What is Maca Root?
Maca plant is a perennial root vegetable resembling radish or turnip growing about 2 inches in height and spreading about 1 foot in diameter. The maca plants’ leaves are lobed forming a rosette around the rhizome with yellow flowers at the middle. Maca has a small fruit with ovoid shape seeds.
According to wikipedia,The first person to describe this species was Gerhard Walpers who, in 1843, named it Lepidium meyenii. In the 1990s Dr. Gloria Chacon made a further distinction of different species. She considered the widely cultivated natural maca of today to be a newer domesticated species, L. peruvianum.Most botanists today doubt this distinction, however, and continue to call the cultivated maca L. meyenii. The Latin name recognized by the USDA also continues to be Lepidium meyenii. There is a still ongoing debate about the correct nomenclature, and whether the distinction between meyenii and peruvianum is botanically correct or if they are the same species.
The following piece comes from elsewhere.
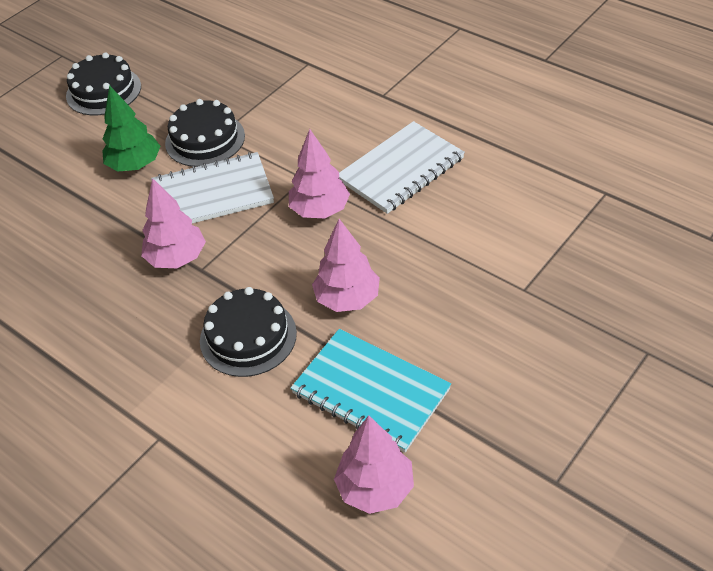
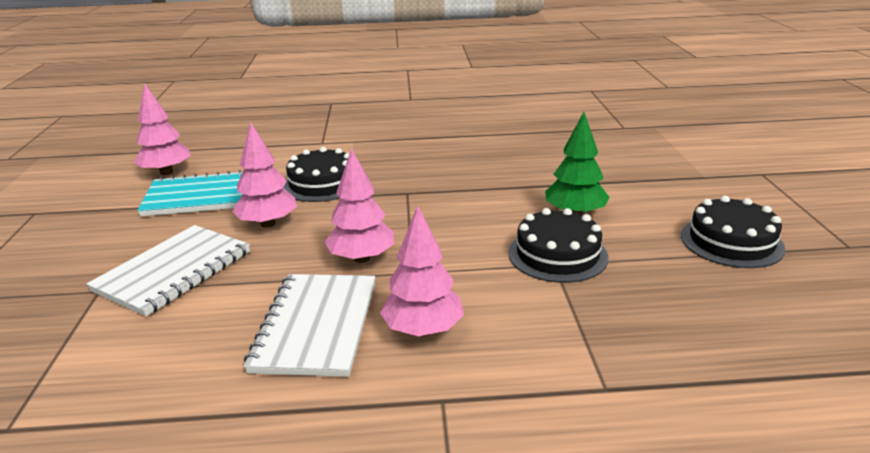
camera: 135 degrees right, 20 degrees down
pink tree [141,178,206,268] -> pink tree moved to [380,205,464,336]
white notebook [151,152,274,223] -> white notebook moved to [86,225,250,317]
The natural environment of the maca is at 11-12ºS latitude and at an elevation of 3800–4400 m above sea level. At this elevation, temperatures of the growing season vary between -2 to 13°C in monthly mean minimum or maximum respectively. Temperatures can decline, however, as low as -10°C and frosts are common. Strong winds and sunlight also are characteristics of the native habitat of the maca. Maca today is still mainly cultivated in Peru, in the high Andes of Bolivia, and to a small extent also in Brazil.